Joanna Newsom – Ys

Joanna Newsom - Ys

Jacob Jordan, Staff Writer

Genre: Indie Folk, Chamber Folk

Recommended for: Fans of Sufjan Stevens, Fleet Foxes, Big Thief

Thoughts: What you make of Ys will primarily be what you make of its idiosyncrasies. Joanna Newsom has a voice that she herself has described as “untrainable,” the lyrics are dense and often archaic, and the average track spans more than ten minutes. The heavy medieval aesthetic and earnest ambition of this album also tend to alienate a lot of its listeners. But many of these same characteristics that make Ys difficult to approach only make me appreciate it more. It’s not that I appreciate the difficulty, necessarily, but mostly the uniqueness. There truly is nothing else like it.

The album opener, Emily, details at length Newsom’s relationship with her sister Emily, through three long verses and a chorus. In the first verse, she wistfully reminisces on their childhood in the West. Here, the feeling of separation between the scientifically-minded Emily and poetically-minded Joanna first develops—“Frowning at the angle where they were lost, and slipped under forever / In a mud-cloud, mica-spangled, like the sky’d been breathing on a mirror.” This is only made more dramatic in the chorus, a poem about meteors and meteorites where the information is wrong, even though Joanna Newsom had promised Emily that she’d “set them to verse so I’d always remember.” The second verse describes a time in which Emily had helped her through a miscarriage, and the third verse reflects Joanna Newsom’s desire to reconnect with her sister (“Come on home. The poppies are all grown knee-deep by now”).

Of course when listening to Emily for the first time I was first struck by the poetic elements, but I also dearly love Joanna Newsom’s singing and harp playing as well as the orchestra backing the song. The singing is still in the forefront, and almost none of it is purely instrumental. The song is melancholy and wistful and feels shorter than its twelve-minute runtime. It demands a listen, and is probably the best song on the album (if I was forced to choose). In a way it is mirrored by the closer, Cosmia, in that it feels like a lyrical awakening, a coming into the light- whereas Cosmia’s direct dialogue with death feels like natural closure. Cosmia is not hard or overt, but it finds consolation beyond loss, a major theme of the album as a whole.

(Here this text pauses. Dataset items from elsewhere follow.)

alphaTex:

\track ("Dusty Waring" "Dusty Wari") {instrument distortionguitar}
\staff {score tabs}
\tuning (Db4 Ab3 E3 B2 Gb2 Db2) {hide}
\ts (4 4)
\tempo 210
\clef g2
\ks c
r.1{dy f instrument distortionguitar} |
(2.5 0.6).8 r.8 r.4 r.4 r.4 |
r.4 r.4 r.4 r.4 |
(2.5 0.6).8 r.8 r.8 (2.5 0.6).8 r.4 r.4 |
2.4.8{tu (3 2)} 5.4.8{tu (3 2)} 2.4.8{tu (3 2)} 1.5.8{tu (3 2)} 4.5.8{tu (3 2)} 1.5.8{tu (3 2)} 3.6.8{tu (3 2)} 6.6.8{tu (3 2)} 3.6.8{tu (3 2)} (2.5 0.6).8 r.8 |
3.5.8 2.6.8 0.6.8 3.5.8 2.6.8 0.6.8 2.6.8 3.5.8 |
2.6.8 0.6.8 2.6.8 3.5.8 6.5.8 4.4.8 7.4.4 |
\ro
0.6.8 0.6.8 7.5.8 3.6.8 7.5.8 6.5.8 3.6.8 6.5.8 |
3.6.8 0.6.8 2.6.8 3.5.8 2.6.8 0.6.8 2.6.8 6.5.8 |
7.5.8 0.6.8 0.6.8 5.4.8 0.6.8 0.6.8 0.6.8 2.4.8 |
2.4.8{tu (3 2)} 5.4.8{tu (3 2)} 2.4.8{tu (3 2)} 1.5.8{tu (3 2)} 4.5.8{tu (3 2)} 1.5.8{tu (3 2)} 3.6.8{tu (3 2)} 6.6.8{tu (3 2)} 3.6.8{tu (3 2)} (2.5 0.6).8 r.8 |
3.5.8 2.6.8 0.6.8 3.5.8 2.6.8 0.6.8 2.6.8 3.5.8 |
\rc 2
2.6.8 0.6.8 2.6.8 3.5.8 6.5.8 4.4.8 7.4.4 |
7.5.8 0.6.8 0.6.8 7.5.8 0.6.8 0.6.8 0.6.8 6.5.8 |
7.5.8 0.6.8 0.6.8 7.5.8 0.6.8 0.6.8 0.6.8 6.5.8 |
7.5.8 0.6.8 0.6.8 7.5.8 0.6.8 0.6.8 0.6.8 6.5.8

Of course everything else has great merit too, though. Monkey and the Bear, which follows immediately, is a great allegory for societal oppression of women, with the monkey always holding the promise of freedom and happiness just ahead of the bear, being very controlling and obsessive. The song ends like Kate Chopin’s The Awakening with the bear swimming far out to sea—though she does not drown, but instead turns into a constellation (Ursa Major). The following Sawdust and Diamonds is probably the song that I’ve explored the least, but it has a number of intense moments in its highly symbolic tale of a child’s death. The intricate lyrics explore a loss of control (“And then the system of strings tugs on the tip of my wings (cut from cardboard and old magazines) / Makes me warble and rise, like a sparrow”). These songs are slightly shorter, but set up the seventeen-minute (!) Only Skin in a way that makes it feel like the climax of the album. A complex story of a strained relationship between Newsom and a former soldier, there really is too much to explain everything. Yet especially strong segments include a narrative about a brown bird that hit Newsom’s window, who recovers when she is released (“Where she’d lain, as still as a stone, in my palm, for a lifetime or two / Then saw the treetops, cocked her head, and up and flew”), and one about her PTSD-ridden partner who contemplates suicide but is brought back through their love. The guest vocals from Smog’s Bill Callahan on the latter half of the song greatly add to the build up near the end. Here, too, Van Dyke Parks’ Baroque-inspired arrangements really start to shine, with numerous great and well-placed flourishes. But none of this diminishes from what is really at forefront—Joanna Newsom’s incredible storytelling and songwriting.